• [WORK ITEM]: Within the material below, count each line holding the string "TRIANGLE" and return the total alone.
- - - - - - -
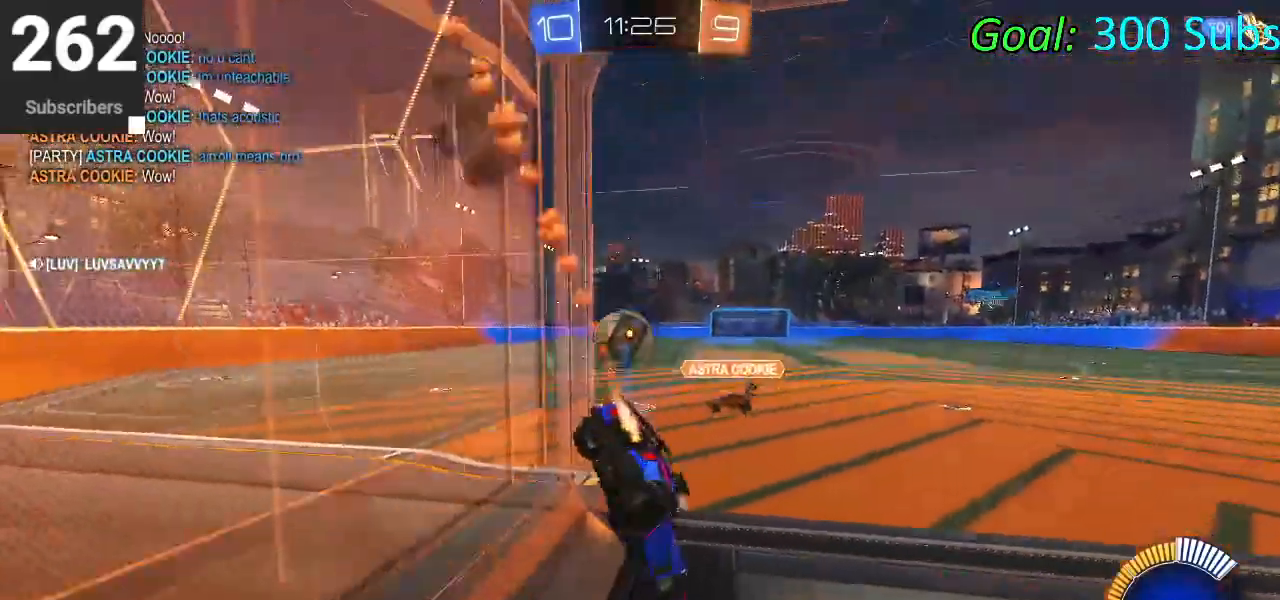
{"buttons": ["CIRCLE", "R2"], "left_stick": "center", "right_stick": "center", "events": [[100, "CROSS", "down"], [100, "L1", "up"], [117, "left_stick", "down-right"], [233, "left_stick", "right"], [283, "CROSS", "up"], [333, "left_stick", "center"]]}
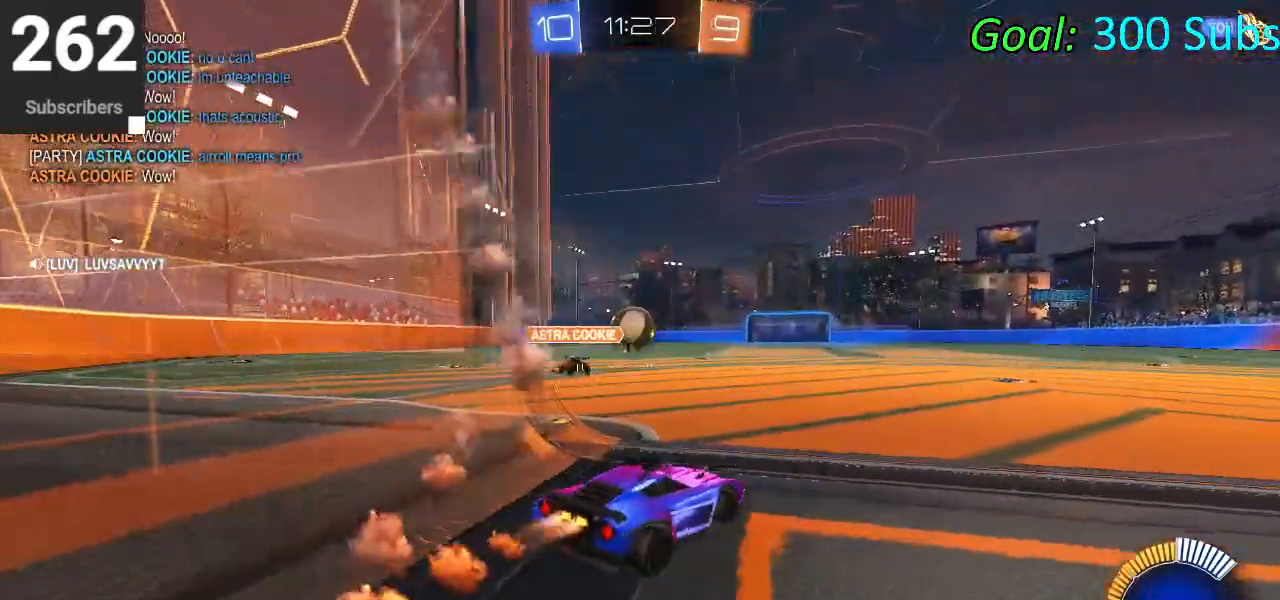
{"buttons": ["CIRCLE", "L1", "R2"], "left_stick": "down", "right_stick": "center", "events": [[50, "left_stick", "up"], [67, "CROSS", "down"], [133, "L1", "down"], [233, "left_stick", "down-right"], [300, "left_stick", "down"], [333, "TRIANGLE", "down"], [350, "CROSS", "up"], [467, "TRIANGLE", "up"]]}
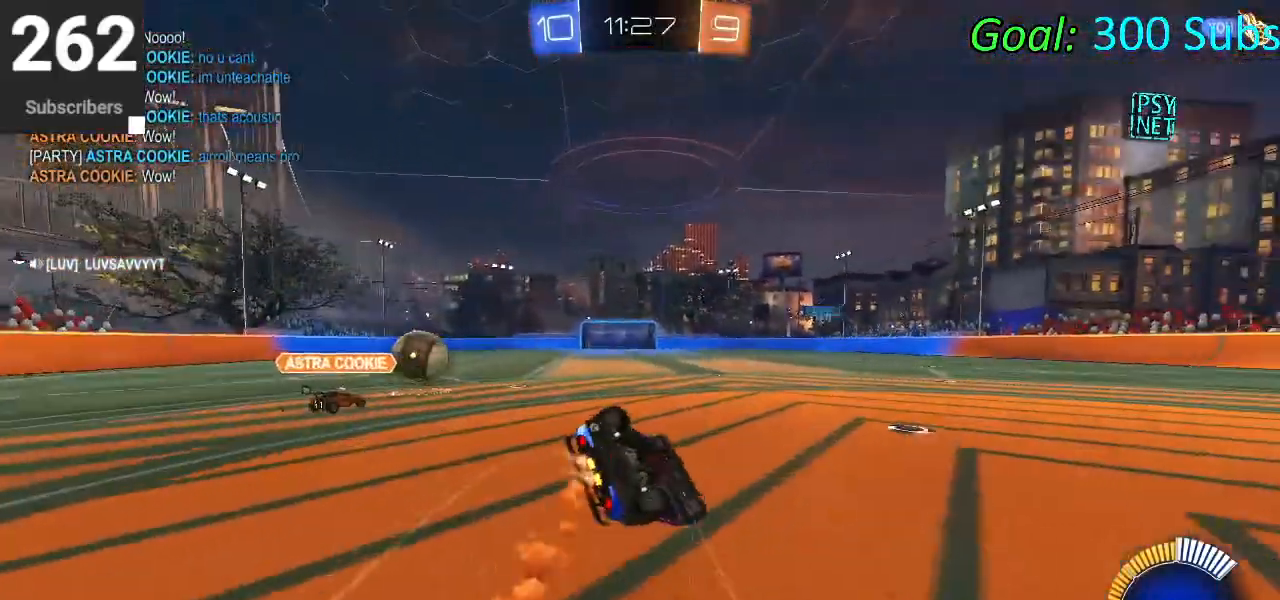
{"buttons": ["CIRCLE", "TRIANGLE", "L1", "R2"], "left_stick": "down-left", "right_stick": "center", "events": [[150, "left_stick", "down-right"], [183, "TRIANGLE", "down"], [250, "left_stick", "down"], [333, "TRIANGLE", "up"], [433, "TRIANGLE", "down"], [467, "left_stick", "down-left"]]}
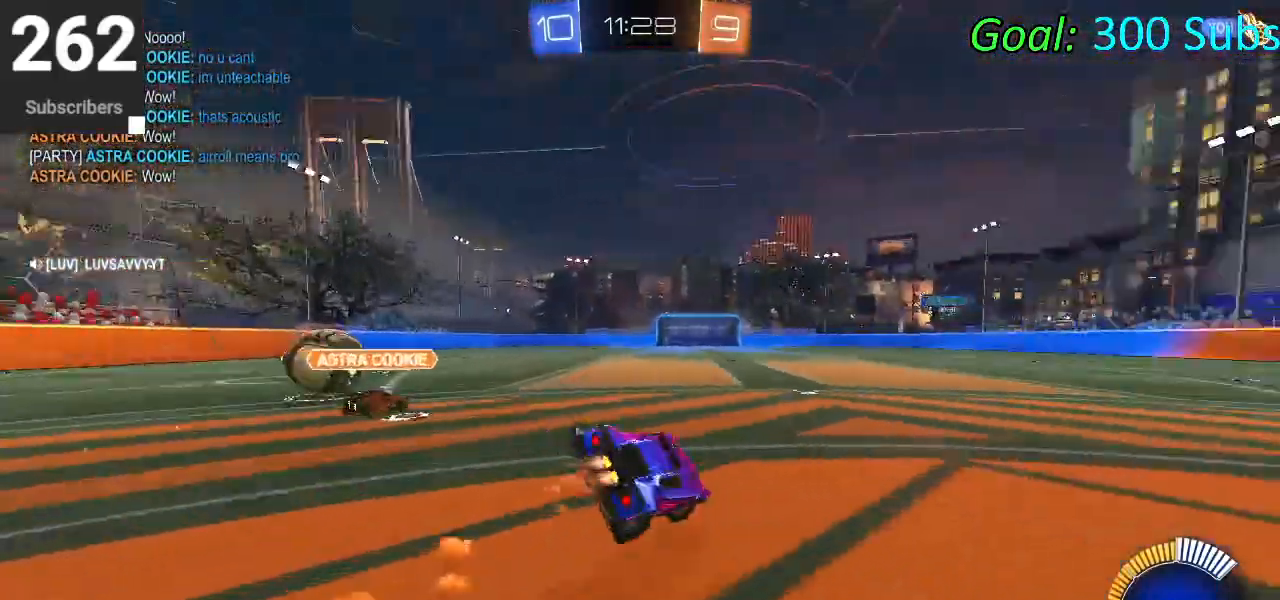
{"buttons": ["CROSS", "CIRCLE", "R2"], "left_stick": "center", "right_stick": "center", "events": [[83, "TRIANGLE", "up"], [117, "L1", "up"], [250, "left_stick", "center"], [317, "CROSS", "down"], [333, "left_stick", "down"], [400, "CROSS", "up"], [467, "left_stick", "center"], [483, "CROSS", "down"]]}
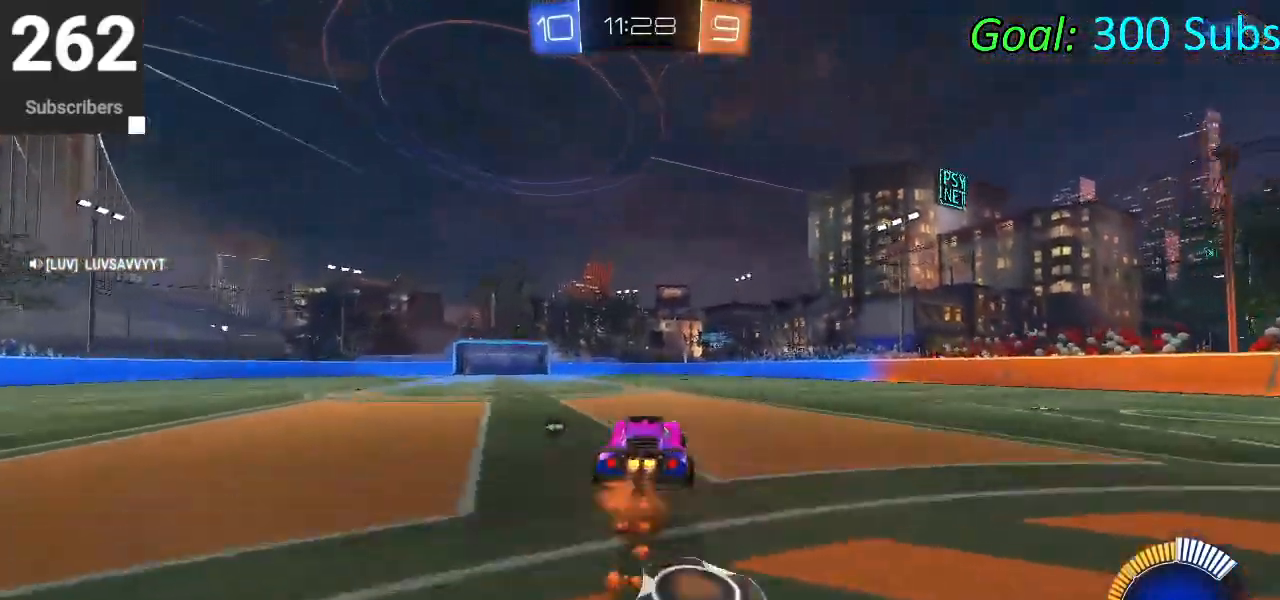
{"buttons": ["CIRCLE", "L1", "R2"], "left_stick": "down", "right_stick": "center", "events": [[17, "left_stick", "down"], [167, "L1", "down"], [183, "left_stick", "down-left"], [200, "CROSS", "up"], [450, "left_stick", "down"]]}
- - - - - - -
• [WRITTEN RESPONSE]: 3